Information
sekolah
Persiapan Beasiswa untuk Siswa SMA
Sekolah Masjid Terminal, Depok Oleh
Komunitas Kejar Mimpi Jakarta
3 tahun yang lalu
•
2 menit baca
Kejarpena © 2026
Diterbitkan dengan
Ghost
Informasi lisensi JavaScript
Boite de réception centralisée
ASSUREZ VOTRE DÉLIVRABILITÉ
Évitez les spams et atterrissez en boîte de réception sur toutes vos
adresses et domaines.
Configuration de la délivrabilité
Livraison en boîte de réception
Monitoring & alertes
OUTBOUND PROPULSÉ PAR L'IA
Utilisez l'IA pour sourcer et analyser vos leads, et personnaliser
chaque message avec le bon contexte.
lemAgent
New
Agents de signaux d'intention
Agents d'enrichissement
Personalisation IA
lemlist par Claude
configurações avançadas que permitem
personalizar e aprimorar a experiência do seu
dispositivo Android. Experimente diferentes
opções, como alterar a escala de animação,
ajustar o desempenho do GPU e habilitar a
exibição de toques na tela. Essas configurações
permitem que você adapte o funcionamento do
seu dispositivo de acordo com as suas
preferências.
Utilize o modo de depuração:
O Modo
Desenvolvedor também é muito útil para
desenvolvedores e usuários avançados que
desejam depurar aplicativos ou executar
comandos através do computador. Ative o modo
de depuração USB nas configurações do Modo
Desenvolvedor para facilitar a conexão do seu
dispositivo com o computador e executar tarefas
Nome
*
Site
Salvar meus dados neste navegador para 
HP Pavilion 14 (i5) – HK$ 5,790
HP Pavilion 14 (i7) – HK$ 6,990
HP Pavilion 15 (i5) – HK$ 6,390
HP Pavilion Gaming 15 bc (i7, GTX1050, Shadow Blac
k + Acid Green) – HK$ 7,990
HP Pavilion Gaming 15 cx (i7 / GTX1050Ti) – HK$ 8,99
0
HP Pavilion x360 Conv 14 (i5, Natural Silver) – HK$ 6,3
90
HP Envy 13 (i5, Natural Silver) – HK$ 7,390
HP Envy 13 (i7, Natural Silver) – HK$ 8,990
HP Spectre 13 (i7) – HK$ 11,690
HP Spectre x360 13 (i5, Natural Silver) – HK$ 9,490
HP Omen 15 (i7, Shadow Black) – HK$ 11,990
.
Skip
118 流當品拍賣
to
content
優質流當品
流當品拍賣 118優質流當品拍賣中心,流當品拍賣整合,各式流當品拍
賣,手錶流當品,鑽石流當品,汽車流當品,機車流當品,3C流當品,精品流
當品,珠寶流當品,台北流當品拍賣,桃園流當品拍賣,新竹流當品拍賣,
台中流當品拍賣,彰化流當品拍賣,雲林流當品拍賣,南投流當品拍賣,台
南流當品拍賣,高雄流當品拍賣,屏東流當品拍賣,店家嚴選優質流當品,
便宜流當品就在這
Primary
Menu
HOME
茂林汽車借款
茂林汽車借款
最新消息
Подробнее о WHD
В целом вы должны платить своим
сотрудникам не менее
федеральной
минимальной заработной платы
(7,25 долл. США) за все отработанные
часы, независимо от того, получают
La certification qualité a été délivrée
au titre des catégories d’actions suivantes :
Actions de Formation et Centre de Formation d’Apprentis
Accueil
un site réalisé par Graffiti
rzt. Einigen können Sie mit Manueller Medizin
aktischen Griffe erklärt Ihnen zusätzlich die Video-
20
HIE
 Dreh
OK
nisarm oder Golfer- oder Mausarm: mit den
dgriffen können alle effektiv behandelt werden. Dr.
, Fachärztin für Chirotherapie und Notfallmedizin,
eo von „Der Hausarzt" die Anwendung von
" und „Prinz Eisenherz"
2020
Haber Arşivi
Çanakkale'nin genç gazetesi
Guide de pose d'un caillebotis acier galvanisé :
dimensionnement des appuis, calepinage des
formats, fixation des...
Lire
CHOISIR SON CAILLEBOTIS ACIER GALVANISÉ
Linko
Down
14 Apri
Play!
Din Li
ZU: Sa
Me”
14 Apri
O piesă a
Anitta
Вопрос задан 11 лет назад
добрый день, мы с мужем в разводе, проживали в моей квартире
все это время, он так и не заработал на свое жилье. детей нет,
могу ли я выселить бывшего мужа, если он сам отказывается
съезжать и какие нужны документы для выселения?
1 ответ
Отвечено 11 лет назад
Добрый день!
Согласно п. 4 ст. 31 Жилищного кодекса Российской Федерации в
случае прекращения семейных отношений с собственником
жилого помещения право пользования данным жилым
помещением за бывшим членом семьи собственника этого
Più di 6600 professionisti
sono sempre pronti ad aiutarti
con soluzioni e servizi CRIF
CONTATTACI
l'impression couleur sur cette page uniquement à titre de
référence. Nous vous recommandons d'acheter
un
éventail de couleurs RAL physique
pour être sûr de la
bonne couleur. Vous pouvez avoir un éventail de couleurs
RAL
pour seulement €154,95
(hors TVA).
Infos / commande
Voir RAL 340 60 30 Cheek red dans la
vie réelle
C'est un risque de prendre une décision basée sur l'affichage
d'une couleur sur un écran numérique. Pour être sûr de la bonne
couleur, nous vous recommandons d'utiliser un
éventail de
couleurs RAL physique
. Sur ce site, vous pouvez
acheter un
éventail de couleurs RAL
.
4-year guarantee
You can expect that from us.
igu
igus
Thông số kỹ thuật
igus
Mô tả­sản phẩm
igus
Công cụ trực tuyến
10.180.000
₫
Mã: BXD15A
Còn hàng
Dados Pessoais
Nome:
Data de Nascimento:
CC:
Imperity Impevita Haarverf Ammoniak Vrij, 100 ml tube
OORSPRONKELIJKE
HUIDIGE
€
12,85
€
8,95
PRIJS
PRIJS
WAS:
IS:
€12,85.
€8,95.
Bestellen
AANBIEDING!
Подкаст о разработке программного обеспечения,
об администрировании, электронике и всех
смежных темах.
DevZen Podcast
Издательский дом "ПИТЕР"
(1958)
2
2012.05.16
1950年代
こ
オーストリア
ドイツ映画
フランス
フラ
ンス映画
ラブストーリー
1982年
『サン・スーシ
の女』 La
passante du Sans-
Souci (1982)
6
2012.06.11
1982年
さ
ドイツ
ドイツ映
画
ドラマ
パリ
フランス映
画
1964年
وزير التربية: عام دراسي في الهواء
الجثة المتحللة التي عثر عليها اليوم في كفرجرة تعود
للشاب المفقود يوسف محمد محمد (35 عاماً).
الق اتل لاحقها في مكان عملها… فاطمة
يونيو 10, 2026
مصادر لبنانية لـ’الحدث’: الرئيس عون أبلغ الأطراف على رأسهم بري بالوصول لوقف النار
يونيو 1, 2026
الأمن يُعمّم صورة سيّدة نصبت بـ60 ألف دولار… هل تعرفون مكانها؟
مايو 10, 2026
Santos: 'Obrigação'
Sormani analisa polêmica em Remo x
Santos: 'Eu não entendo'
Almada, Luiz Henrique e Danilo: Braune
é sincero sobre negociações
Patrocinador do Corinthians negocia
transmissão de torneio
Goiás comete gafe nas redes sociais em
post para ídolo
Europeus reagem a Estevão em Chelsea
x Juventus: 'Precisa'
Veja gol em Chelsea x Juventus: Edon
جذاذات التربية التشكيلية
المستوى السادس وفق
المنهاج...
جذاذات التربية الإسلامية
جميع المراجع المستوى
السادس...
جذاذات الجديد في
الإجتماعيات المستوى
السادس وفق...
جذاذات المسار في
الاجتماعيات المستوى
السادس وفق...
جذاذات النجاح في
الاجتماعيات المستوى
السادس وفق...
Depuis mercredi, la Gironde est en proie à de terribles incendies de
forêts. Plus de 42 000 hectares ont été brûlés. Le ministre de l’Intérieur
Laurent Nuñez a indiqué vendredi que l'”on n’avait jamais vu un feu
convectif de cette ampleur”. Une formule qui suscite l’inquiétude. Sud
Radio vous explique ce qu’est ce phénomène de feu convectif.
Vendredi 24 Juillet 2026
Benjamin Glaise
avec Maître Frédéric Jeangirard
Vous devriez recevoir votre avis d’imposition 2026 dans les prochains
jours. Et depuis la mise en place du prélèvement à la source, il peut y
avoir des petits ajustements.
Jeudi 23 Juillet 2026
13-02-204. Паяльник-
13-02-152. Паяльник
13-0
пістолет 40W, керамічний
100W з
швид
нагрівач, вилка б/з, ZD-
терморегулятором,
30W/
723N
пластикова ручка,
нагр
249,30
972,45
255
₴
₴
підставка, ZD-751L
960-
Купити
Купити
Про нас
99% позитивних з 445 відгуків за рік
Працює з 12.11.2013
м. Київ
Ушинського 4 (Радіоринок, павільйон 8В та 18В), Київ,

What needs to be done
Starting with the line that holds "bonne couleur. Vous" and ending with the line that holds "x Juventus: 'Precisa'", retype every line in the data above exactly, and nothing else.

Task result
bonne couleur. Vous pouvez avoir un éventail de couleurs
RAL
pour seulement €154,95
(hors TVA).
Infos / commande
Voir RAL 340 60 30 Cheek red dans la
vie réelle
C'est un risque de prendre une décision basée sur l'affichage
d'une couleur sur un écran numérique. Pour être sûr de la bonne
couleur, nous vous recommandons d'utiliser un
éventail de
couleurs RAL physique
. Sur ce site, vous pouvez
acheter un
éventail de couleurs RAL
.
4-year guarantee
You can expect that from us.
igu
igus
Thông số kỹ thuật
igus
Mô tả­sản phẩm
igus
Công cụ trực tuyến
10.180.000
₫
Mã: BXD15A
Còn hàng
Dados Pessoais
Nome:
Data de Nascimento:
CC:
Imperity Impevita Haarverf Ammoniak Vrij, 100 ml tube
OORSPRONKELIJKE
HUIDIGE
€
12,85
€
8,95
PRIJS
PRIJS
WAS:
IS:
€12,85.
€8,95.
Bestellen
AANBIEDING!
Подкаст о разработке программного обеспечения,
об администрировании, электронике и всех
смежных темах.
DevZen Podcast
Издательский дом "ПИТЕР"
(1958)
2
2012.05.16
1950年代
こ
オーストリア
ドイツ映画
フランス
フラ
ンス映画
ラブストーリー
1982年
『サン・スーシ
の女』 La
passante du Sans-
Souci (1982)
6
2012.06.11
1982年
さ
ドイツ
ドイツ映
画
ドラマ
パリ
フランス映
画
1964年
وزير التربية: عام دراسي في الهواء
الجثة المتحللة التي عثر عليها اليوم في كفرجرة تعود
للشاب المفقود يوسف محمد محمد (35 عاماً).
الق اتل لاحقها في مكان عملها… فاطمة
يونيو 10, 2026
مصادر لبنانية لـ’الحدث’: الرئيس عون أبلغ الأطراف على رأسهم بري بالوصول لوقف النار
يونيو 1, 2026
الأمن يُعمّم صورة سيّدة نصبت بـ60 ألف دولار… هل تعرفون مكانها؟
مايو 10, 2026
Santos: 'Obrigação'
Sormani analisa polêmica em Remo x
Santos: 'Eu não entendo'
Almada, Luiz Henrique e Danilo: Braune
é sincero sobre negociações
Patrocinador do Corinthians negocia
transmissão de torneio
Goiás comete gafe nas redes sociais em
post para ídolo
Europeus reagem a Estevão em Chelsea
x Juventus: 'Precisa'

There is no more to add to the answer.